Initial D: The Movie Special Edition


Initial D: The Movie Special Edition
© Avex

What They Say
INITIAL D: Third Stage' theatrical movie is now on DVD!! Initial pressing edition will carry a bonus disc with a deluxe booklet housed in a Box. Don't miss it if you're a fan!
First Press : Special disc, booklet

The Review!
Initial D is a license that is immensely popular with its fans. So how do you improve on a winning formula? Simple - you just take everything you're doing right, and turn it up an notch. Or two. Or three...

Initial D: Third Stage The Movie is an exciting and enjoyable film that is sure to please fans of the series. Newcomers should be warned, however, that this film picks off shortly after the end of the Second Stage. Time to catch up on some old episodes...


The sound and music of Initial D are arguably the most important aspects in establishing the mood and feel of the show. Again, Avex mode have not disappointed with a rollicking 5.1 mix of sound effects and music alike. The race sounds are as visceral as ever, and the soundtrack continues to do justice in a field that the series is known to excel in. Unfortunately, the 5.1 mix does not seem as aggressive as in the recently reviewed R2 boxset of the first season, but this is a "fault" that is only readily apparent on side-by-side comparison. The audio track remains one of the best uses of 5.1 surround in anime features thus far, and will not disappoint.


The video, however, is slightly disappointing for such a recent theatrical release. On the bright side, the image is crisp with very nice colour definition that tells us without a doubt that this is a film print. There are no rainbows or cross-colouration associated with composite sources as is common in TV shows. Unfortunately, there are quite a few film defects that have made their way into the transfer. They are never frequent enough to actually hamper the visual quality of the film, but if you're keeping an eye out for them, you will see them. Also, there appears to have been some convergence error in reading the original source material, as there are colour edges that can be seen especially towards the edge of the screen. This was reproduced both on a CRT and an LCD monitor, so the playback device was not at fault.

The disc is presented in a nice anamorphic 16:9 ratio, which corresponds to the original film. Testing on a laptop PC with Force Weave elicited a few scenes that were interlaced, with the majority of the film (and most importantly, the car races), passing the test with no interleaving artefacts.


This two-disc set comes in a attractive white cardboard box that holds two Amarays. The minimalist design on the packaging is elegant, if a little less exciting than the aggresive packaging on the two-disc Hong Kong (legal) vcd set. As an added bonus, the set comes with a mobile phone strap with a miniature Hachi-Roku figurine attached. Kawaii!

DATASET ENTRIES:
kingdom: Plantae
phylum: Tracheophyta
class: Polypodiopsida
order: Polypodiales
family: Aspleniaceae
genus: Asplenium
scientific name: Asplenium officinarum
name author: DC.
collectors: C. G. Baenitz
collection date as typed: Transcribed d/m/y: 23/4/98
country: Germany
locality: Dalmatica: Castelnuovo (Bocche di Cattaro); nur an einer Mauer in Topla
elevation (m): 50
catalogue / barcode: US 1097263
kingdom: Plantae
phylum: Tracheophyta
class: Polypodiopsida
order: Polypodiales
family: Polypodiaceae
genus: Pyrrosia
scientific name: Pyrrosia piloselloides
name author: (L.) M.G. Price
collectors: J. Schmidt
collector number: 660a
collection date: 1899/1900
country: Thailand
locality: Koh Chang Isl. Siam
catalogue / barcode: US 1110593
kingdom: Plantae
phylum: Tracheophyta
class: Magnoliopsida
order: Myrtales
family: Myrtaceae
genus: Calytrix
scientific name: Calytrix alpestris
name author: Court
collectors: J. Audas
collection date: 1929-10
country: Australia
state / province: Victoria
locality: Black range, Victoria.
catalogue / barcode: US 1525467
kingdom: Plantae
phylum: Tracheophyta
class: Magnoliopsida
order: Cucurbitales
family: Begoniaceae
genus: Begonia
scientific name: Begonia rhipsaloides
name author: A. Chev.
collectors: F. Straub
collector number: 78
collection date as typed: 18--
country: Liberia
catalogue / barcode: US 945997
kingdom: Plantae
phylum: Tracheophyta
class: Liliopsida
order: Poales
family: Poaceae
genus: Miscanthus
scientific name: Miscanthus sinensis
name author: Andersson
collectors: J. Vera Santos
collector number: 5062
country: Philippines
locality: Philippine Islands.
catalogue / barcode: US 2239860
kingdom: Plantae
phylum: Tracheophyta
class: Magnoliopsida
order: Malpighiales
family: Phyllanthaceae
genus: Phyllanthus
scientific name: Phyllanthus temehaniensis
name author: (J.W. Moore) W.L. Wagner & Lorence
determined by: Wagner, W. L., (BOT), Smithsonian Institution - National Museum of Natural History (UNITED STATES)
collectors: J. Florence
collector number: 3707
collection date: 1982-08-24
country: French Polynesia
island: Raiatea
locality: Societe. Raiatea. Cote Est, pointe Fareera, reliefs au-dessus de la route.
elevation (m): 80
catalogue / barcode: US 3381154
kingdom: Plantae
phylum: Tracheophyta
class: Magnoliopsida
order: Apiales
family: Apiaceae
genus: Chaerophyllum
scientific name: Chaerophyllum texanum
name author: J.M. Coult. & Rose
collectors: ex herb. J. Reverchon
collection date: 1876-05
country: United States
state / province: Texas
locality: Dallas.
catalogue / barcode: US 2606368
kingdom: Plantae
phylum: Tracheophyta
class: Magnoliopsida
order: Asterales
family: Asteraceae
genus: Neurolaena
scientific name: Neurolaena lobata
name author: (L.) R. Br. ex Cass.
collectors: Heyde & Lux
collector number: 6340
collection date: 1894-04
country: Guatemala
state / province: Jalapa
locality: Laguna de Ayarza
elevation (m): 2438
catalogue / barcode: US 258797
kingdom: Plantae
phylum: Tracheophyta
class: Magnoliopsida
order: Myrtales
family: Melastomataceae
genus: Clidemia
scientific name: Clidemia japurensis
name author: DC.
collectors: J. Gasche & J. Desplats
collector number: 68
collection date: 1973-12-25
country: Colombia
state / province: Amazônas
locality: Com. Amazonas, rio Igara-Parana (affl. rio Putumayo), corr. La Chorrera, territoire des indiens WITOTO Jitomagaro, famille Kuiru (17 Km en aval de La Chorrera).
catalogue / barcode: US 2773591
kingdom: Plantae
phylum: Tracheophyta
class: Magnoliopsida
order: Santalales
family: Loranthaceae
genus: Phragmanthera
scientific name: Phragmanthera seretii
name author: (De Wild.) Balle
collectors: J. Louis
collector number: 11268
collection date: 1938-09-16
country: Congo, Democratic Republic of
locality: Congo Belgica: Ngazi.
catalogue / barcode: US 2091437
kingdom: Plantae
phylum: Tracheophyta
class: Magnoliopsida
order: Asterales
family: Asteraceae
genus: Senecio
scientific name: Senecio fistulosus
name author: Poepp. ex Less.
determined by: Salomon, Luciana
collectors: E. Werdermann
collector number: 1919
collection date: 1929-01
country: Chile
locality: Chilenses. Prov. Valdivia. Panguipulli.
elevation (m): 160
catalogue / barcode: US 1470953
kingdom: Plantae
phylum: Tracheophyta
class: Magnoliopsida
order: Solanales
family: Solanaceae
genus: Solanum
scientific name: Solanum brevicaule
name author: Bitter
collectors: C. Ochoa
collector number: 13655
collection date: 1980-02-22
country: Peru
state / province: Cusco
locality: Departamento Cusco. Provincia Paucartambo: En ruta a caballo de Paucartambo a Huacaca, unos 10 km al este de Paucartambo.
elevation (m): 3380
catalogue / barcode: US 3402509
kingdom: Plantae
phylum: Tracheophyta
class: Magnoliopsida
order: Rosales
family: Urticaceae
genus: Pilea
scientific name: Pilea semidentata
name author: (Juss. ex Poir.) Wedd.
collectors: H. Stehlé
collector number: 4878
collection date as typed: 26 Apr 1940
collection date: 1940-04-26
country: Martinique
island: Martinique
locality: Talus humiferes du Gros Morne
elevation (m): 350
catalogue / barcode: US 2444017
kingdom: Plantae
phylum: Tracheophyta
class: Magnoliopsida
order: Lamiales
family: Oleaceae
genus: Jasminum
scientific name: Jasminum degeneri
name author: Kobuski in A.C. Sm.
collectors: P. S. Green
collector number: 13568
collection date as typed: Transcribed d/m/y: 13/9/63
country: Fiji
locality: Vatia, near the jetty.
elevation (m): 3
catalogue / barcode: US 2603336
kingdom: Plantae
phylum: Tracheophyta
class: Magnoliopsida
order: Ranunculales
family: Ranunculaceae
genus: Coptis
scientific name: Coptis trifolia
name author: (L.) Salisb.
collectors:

WRITTEN TASKS:
**1)** Set down the passage of the Initial D review between "The Review!" and "two. Or three...", inclusive.
**2)** In the Initial D review, what is attached to the mobile phone strap that comes with the set?

ANSWERS TO EACH TASK:
**1)**
The Review!
Initial D is a license that is immensely popular with its fans. So how do you improve on a winning formula? Simple - you just take everything you're doing right, and turn it up an notch. Or two. Or three...

**2)** A miniature Hachi-Roku figurine.